## SOURCE DOCUMENT
[Start of Attachment]
Undergraduate students from the University of Toronto competed to see who could best analyze Big Data and attract the interest of employers at the 2016 American Statistical Association (ASA) DataFest @ UofT competition—a unique collaboration between academe, students and industry that was held April 30 through May 1 at UofT accelerator Department of Computer Science Innovation Lab (DCSIL), said Nathan Taback, Assistant Professor, Teaching Stream, Department of Statistical Sciences and lead organizer of ASA DataFest @ UofT. The Department of Statistical Sciences, DCSIL, and University of Toronto Scarborough, Computer and Mathematical Sciences jointly sponsored the event. This is the first time the event has been held at a Canadian university.
ASA DataFest is an annual competition in which student teams work to reveal insights from a large and rich data set. This unique program takes data-analysis learning beyond the constraints normally encountered in a typical statistical science course by enabling the students to work with Big Data provided by a real client.
During the 48-hour event that began on Friday afternoon and concluded Sunday afternoon, each team competed head-to-head with all other teams for prizes in categories ranging for creativity, best use of advanced statistical methods, best use of external information, and best data visualization. Each team presented its findings to a panel of judges—comprised of professors, and data scientists from industry.
[End of Attachment]
## EXERCISES
**1.** Revise the DataFest article from "During the 48-hour" up to and including "scientists from industry.", replacing "judges" with "reviewers".
**2.** Answer these questions using the DataFest article:
(a) At what venue was the 2016 event held?
(b) How many hours did the event last?
(c) Who made up the panel that heard each team's findings?
**3.** Continue the article on the DataFest competition at UofT from its last sentence.
The records are separate from the DataFest article and stand apart from it.

Chart comprehension data:
[Start of Attachment]
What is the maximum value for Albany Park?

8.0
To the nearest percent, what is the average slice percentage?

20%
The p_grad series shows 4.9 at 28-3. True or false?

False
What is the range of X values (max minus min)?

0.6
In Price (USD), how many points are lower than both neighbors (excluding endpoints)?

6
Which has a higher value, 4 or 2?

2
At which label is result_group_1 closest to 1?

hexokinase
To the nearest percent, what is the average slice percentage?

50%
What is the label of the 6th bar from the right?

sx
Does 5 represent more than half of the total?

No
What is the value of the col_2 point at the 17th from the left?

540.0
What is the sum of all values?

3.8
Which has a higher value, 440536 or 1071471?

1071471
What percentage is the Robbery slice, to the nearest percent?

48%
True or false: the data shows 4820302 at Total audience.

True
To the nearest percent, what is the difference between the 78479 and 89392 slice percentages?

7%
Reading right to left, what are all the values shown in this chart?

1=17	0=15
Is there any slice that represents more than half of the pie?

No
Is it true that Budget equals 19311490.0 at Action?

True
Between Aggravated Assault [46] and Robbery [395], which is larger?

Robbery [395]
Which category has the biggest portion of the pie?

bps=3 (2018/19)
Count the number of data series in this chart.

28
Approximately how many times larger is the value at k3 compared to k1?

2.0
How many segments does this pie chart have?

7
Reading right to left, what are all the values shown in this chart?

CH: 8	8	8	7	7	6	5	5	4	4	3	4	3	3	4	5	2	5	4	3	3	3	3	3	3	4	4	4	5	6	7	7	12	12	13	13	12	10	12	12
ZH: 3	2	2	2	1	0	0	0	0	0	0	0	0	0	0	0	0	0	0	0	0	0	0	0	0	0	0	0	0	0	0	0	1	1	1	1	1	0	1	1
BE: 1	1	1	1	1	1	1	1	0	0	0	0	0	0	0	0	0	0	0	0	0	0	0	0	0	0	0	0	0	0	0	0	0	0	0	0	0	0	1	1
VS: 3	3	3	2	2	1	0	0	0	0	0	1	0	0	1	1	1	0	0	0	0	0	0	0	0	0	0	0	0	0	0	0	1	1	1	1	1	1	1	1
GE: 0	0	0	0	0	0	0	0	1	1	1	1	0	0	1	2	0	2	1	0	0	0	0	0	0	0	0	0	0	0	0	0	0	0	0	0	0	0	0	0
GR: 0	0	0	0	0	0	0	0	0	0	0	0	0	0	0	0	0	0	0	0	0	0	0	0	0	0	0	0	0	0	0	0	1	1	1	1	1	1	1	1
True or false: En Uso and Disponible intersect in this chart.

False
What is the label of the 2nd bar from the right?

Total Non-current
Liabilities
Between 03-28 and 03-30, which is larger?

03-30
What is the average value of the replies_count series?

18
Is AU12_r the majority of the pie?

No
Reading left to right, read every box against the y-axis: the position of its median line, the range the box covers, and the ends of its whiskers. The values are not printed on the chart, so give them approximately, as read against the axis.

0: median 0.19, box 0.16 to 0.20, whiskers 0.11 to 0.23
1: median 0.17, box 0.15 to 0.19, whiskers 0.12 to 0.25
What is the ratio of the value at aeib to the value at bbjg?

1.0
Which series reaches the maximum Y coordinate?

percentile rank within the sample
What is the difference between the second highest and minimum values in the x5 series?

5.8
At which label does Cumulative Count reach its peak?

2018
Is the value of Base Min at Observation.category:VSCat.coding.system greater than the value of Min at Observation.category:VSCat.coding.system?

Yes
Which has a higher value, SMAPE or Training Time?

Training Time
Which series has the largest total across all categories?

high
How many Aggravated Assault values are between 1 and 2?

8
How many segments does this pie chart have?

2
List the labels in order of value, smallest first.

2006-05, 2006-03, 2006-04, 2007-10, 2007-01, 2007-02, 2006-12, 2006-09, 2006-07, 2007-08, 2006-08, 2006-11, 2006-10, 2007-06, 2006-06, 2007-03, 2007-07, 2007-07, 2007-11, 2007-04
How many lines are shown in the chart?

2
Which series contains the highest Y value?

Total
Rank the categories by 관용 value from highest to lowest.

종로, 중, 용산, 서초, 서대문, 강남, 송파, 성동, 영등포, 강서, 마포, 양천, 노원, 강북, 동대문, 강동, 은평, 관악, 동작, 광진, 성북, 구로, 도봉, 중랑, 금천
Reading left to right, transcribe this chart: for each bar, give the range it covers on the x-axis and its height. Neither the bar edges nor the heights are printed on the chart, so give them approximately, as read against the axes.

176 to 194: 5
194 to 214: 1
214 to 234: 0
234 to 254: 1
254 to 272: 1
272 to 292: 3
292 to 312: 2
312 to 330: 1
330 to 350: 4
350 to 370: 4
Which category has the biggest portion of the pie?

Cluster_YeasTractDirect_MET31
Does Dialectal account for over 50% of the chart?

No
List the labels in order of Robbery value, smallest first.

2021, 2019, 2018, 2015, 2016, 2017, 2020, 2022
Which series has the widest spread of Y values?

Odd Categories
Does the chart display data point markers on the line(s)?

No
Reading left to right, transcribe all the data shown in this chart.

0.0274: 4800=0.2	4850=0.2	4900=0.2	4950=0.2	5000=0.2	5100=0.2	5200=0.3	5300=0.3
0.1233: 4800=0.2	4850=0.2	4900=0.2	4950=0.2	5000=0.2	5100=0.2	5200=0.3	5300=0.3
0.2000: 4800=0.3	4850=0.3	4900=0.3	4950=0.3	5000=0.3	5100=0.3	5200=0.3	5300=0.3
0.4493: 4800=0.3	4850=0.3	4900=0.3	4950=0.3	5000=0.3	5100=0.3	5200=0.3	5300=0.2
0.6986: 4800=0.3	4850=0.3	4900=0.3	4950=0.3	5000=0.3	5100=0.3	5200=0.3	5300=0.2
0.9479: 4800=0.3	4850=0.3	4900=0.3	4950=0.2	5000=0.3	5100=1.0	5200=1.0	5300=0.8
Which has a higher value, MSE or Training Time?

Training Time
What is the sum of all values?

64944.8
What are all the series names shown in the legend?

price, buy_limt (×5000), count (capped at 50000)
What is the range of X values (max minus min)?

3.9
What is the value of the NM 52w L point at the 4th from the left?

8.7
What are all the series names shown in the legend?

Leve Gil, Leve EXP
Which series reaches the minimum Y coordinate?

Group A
[End of Attachment]
## RESULTS IN ORDER
**1.**
During the 48-hour event that began on Friday afternoon and concluded Sunday afternoon, each team competed head-to-head with all other teams for prizes in categories ranging for creativity, best use of advanced statistical methods, best use of external information, and best data visualization. Each team presented its findings to a panel of reviewers—comprised of professors, and data scientists from industry.

**2.**
(a) The Department of Computer Science Innovation Lab (DCSIL), a UofT accelerator
(b) 48 hours
(c) Professors and data scientists from industry

**3.**
Perhaps just as important, the student-competitors had the opportunity to catch the attention of various company and organization representatives that attended the event to offer advice to the competitors and identify the students with the best quantitative and analytical skills for potential job opportunities. Students who have done well at past DataFests are students who have proven that they can navigate the ‘data deluge’. And this is very attractive to potential employers.
Each year, the data and the challenge are different, but the common theme of making sense of big data—larger and more complex than the data sets undergraduate students usually encounter in a classroom—is carried over. The data set this year consisted of over 4 million records of ticket sales from Ticketmaster, but was not unveiled until the start of the competition so participating students could not prepare in advance for the event.
DataFest was first held by the Statistics Department at the University of California, Los Angeles (UCLA) in 2011 and expanded to Duke University the following year. This year, the ASA DataFest program is expanding again, with a total of twenty-one competitions involving nearly 34 schools being staged around the United States, Germany and Canada. The participating institutions can be found at https://www.amstat.org/education/datafest/participants.cfm.